TASK | For this exercise, output the line containing "Rentenversicherung werden durch entsprechende" and all lines after it to the end of the records, exactly, with no other content.
==*==
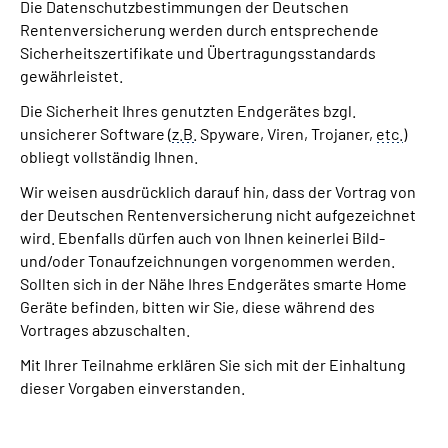
Die Datenschutzbestimmungen der Deutschen
Rentenversicherung werden durch entsprechende
Sicherheitszertifikate und Übertragungsstandards
gewährleistet.
Die Sicherheit Ihres genutzten Endgerätes bzgl.
unsicherer Software (
z.B.
Spyware, Viren, Trojaner,
etc.
)
obliegt vollständig Ihnen.
Wir weisen ausdrücklich darauf hin, dass der Vortrag von
der Deutschen Rentenversicherung nicht aufgezeichnet
wird. Ebenfalls dürfen auch von Ihnen keinerlei Bild-
und/oder Tonaufzeichnungen vorgenommen werden.
Sollten sich in der Nähe Ihres Endgerätes smarte Home
Geräte befinden, bitten wir Sie, diese während des
Vortrages abzuschalten.
Mit Ihrer Teilnahme erklären Sie sich mit der Einhaltung
dieser Vorgaben einverstanden.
==*==
SOLUTION FOR THIS EXERCISE |
Rentenversicherung werden durch entsprechende
Sicherheitszertifikate und Übertragungsstandards
gewährleistet.
Die Sicherheit Ihres genutzten Endgerätes bzgl.
unsicherer Software (
z.B.
Spyware, Viren, Trojaner,
etc.
)
obliegt vollständig Ihnen.
Wir weisen ausdrücklich darauf hin, dass der Vortrag von
der Deutschen Rentenversicherung nicht aufgezeichnet
wird. Ebenfalls dürfen auch von Ihnen keinerlei Bild-
und/oder Tonaufzeichnungen vorgenommen werden.
Sollten sich in der Nähe Ihres Endgerätes smarte Home
Geräte befinden, bitten wir Sie, diese während des
Vortrages abzuschalten.
Mit Ihrer Teilnahme erklären Sie sich mit der Einhaltung
dieser Vorgaben einverstanden.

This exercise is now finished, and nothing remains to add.